L'Abbé C
- The French edition
- Author: Georges Bataille
- Language: French
- Published: 1950
- Publication place: France
- Media type: Print
- ISBN: 0-7145-2848-X

= L'Abbé C =

1950 novella by Georges Bataille

L'Abbé C (1950) was Georges Bataille's first published novella. It is a work of dark eroticism, centred on the relationship between two twentieth-century brothers in a small French village, one of whom is a Catholic parish priest, while the other is a libertine. It explores issues of split subjectivity and existentialist bad faith.

==Plot summary==
The novella centres on the antagonisms that exist between two brothers. It recounts the story of Robert, a priest whose conduct appears so exemplary that he is called "L'Abbé" ("the abbot"), and is also involved in the clandestine activities of the French Resistance. Against his perspective of ecclesiastical morality, one encounters his twin brother Charles, who is a "libertine". It is the Second World War, which serves as a backdrop for the paradox of interpersonal betrayal, anti-clericalism and its disconnection from public virtue that characterises this work.

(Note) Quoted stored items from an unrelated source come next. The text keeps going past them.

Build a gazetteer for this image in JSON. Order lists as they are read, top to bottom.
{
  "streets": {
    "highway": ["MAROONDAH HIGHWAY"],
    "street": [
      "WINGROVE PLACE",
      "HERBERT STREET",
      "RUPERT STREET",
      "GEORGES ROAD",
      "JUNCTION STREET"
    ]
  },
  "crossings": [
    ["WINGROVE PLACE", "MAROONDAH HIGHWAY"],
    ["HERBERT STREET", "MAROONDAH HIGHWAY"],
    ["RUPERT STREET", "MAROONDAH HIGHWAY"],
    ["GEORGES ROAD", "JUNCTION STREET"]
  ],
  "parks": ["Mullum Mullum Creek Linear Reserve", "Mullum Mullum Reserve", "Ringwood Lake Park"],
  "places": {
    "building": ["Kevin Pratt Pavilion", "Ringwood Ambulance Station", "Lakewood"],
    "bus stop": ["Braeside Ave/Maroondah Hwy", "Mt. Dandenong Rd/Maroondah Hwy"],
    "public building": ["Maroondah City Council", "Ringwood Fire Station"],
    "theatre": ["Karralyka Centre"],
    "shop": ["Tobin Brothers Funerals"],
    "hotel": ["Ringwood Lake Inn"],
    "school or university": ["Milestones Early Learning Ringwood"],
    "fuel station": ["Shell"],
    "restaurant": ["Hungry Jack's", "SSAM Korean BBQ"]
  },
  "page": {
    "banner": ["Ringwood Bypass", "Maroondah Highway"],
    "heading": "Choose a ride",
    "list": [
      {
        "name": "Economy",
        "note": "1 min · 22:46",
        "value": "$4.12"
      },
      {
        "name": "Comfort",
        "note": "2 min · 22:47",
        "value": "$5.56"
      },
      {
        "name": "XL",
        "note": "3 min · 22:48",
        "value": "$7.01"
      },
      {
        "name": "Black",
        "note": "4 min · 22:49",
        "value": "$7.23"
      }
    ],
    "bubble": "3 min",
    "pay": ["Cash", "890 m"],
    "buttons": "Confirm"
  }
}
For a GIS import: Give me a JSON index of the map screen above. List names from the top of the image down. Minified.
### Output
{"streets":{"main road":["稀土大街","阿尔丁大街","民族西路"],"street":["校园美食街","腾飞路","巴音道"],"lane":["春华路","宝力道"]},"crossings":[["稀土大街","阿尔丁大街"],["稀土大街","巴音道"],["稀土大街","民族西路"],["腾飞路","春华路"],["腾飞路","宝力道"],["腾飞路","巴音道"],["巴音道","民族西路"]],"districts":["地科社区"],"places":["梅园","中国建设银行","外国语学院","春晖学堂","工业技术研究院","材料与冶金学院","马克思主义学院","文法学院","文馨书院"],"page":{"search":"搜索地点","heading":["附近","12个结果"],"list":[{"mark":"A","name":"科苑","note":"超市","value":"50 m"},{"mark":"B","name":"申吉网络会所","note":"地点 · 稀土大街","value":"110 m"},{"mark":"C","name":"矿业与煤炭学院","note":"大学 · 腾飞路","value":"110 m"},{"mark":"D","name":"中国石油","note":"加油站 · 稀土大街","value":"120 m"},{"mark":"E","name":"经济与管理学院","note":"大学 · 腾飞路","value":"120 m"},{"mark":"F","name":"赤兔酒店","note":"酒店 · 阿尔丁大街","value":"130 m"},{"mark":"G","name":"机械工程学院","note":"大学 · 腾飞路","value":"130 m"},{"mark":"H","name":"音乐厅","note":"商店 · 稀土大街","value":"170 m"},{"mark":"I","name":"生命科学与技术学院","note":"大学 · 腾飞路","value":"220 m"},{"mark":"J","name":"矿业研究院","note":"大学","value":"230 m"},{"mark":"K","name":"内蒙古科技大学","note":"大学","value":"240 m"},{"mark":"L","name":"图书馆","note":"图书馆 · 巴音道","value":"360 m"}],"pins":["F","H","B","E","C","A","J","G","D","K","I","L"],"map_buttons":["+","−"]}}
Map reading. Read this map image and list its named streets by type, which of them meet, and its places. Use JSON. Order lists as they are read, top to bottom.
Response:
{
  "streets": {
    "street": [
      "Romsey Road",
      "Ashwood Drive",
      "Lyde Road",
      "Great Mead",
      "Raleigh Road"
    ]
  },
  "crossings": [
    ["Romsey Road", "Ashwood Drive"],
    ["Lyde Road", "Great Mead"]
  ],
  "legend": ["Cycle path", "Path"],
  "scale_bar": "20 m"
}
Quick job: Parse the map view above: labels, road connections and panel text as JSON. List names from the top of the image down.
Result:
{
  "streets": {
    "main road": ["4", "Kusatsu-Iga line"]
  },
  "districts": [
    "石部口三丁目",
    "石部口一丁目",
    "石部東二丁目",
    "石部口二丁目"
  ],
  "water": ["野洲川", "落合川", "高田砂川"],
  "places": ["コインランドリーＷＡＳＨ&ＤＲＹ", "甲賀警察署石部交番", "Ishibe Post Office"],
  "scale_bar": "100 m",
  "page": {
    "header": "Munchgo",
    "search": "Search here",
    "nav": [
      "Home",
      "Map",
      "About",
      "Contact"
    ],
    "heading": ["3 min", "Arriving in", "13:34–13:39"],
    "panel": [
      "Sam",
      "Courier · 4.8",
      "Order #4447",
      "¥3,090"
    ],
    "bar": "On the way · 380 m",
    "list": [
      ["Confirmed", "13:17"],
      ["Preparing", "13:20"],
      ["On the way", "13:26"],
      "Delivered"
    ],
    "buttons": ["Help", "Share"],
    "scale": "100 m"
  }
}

Charles has a sexual relationship with Éponine, a female libertine. However, Éponine is also attracted to Robert. Worse, Robert is secretly attracted to Éponine, which precipitates an atmosphere of psychological and sexual tension within this triangle. The story turns out badly for all involved, as the resolution of this unstable triangle is not a healthy outcome. The story is told mostly from Charles's point of view.

Robert undergoes a nervous breakdown, as he faints at a church service that he officiates at, with Éponine in the congregation. Robert becomes an alcoholic, and starts to harass Éponine at home late at night, leaving behind traces that suggest growing psychological instability. He loses his moral compass, and eventually becomes insane, leaving his village for a hotel on its outskirts, and spends a fortnight with two prostitutes, Rosie and Raymonde, before the Gestapo apprehend Robert for his activities with the French Resistance. While he has abandoned his clerical vows, however, Robert will not betray his resistance colleagues, and dies an heroic death after severe torture at the hands of his Nazi captors.

Charles mourns his death, unable to forget what happened to his brother, until he and his wife Germaine encounter the unnamed narrator of the bracketing sections of this work, read as if an autobiography. Two years after Robert's heroic death, Charles commits suicide, but the narrator fulfils his responsibilities and takes the work to a publisher.

==Structure==

===Part One: Editor's Preface===
The unnamed narrator sets the scene of two brothers, and tells the story of the last time he saw Charles, his demand of him to publish the memoirs, and the narrator's entry into psychotherapy.

===Part Two: The Narrative Written by Charles C...===
Made up of eighteen chapters, this tells the story of the events leading up to Robert's breakdown from Charles' point of view.

===Part Three: Epilogue to The Narrative Written by Charles C...===
The aftermath of the breakdown, including his last visit to Charles fortnight with the prostitutes.

===Part Four: Robert's Notes: Foreword by Charles C..., The Diary of Chianine, Conscience===
Robert's diary of the affair with the prostitutes, starting with Charles' thoughts on them.

===Part Five: The Editor's Postscript===
Recounts a conversation after the war between Charles and the narrator about a conversation Charles had had with a Calvinist monk who had been in the same prison cell as Robert.

==Bibliography==
- Georges Bataille: L'Abbé C. London: Marion Boyars. 2001. ISBN 0-7145-2848-X.